Records for this task:
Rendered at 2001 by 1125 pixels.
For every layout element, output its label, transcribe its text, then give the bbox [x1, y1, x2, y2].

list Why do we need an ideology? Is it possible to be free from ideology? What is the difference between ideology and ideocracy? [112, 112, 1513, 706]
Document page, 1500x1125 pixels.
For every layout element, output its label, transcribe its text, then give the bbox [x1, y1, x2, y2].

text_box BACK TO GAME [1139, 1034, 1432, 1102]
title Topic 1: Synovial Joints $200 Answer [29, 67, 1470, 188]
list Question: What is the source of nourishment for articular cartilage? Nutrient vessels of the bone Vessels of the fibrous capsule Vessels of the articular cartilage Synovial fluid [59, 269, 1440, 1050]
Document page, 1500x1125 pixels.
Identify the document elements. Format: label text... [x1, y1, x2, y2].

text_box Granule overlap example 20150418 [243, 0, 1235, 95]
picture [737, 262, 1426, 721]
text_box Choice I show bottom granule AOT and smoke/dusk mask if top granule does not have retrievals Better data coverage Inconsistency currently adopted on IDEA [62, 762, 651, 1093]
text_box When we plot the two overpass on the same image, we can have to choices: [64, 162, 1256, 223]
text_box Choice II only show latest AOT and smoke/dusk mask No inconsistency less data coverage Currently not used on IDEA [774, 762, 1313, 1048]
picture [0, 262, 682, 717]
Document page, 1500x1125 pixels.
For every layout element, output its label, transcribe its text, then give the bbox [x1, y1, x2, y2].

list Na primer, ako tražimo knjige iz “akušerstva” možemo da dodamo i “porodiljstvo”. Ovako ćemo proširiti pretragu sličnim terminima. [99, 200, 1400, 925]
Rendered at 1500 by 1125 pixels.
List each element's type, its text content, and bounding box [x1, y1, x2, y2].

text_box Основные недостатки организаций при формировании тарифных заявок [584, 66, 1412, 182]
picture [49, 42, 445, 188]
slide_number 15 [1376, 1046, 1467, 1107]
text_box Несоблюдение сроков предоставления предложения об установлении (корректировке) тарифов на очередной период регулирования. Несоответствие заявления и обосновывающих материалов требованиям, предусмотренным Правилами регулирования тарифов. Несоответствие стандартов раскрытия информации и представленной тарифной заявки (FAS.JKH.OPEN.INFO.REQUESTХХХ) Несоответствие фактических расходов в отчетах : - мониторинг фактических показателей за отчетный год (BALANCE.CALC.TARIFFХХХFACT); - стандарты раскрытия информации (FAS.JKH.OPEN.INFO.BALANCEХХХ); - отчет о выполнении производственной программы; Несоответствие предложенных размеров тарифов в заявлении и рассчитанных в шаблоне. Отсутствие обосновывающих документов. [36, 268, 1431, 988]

Exercise instructions:
Would you please reproduce the entries above word for word?

Exercise result:
Rendered at 2001 by 1125 pixels.
For every layout element, output its label, transcribe its text, then give the bbox [x1, y1, x2, y2].

list Why do we need an ideology? Is it possible to be free from ideology? What is the difference between ideology and ideocracy? [112, 112, 1513, 706]
Document page, 1500x1125 pixels.
For every layout element, output its label, transcribe its text, then give the bbox [x1, y1, x2, y2].

text_box BACK TO GAME [1139, 1034, 1432, 1102]
title Topic 1: Synovial Joints $200 Answer [29, 67, 1470, 188]
list Question: What is the source of nourishment for articular cartilage? Nutrient vessels of the bone Vessels of the fibrous capsule Vessels of the articular cartilage Synovial fluid [59, 269, 1440, 1050]
Document page, 1500x1125 pixels.
Identify the document elements. Format: label text... [x1, y1, x2, y2].

text_box Granule overlap example 20150418 [243, 0, 1235, 95]
picture [737, 262, 1426, 721]
text_box Choice I show bottom granule AOT and smoke/dusk mask if top granule does not have retrievals Better data coverage Inconsistency currently adopted on IDEA [62, 762, 651, 1093]
text_box When we plot the two overpass on the same image, we can have to choices: [64, 162, 1256, 223]
text_box Choice II only show latest AOT and smoke/dusk mask No inconsistency less data coverage Currently not used on IDEA [774, 762, 1313, 1048]
picture [0, 262, 682, 717]
Document page, 1500x1125 pixels.
For every layout element, output its label, transcribe its text, then give the bbox [x1, y1, x2, y2].

list Na primer, ako tražimo knjige iz “akušerstva” možemo da dodamo i “porodiljstvo”. Ovako ćemo proširiti pretragu sličnim terminima. [99, 200, 1400, 925]
Rendered at 1500 by 1125 pixels.
List each element's type, its text content, and bounding box [x1, y1, x2, y2].

text_box Основные недостатки организаций при формировании тарифных заявок [584, 66, 1412, 182]
picture [49, 42, 445, 188]
slide_number 15 [1376, 1046, 1467, 1107]
text_box Несоблюдение сроков предоставления предложения об установлении (корректировке) тарифов на очередной период регулирования. Несоответствие заявления и обосновывающих материалов требованиям, предусмотренным Правилами регулирования тарифов. Несоответствие стандартов раскрытия информации и представленной тарифной заявки (FAS.JKH.OPEN.INFO.REQUESTХХХ) Несоответствие фактических расходов в отчетах : - мониторинг фактических показателей за отчетный год (BALANCE.CALC.TARIFFХХХFACT); - стандарты раскрытия информации (FAS.JKH.OPEN.INFO.BALANCEХХХ); - отчет о выполнении производственной программы; Несоответствие предложенных размеров тарифов в заявлении и рассчитанных в шаблоне. Отсутствие обосновывающих документов. [36, 268, 1431, 988]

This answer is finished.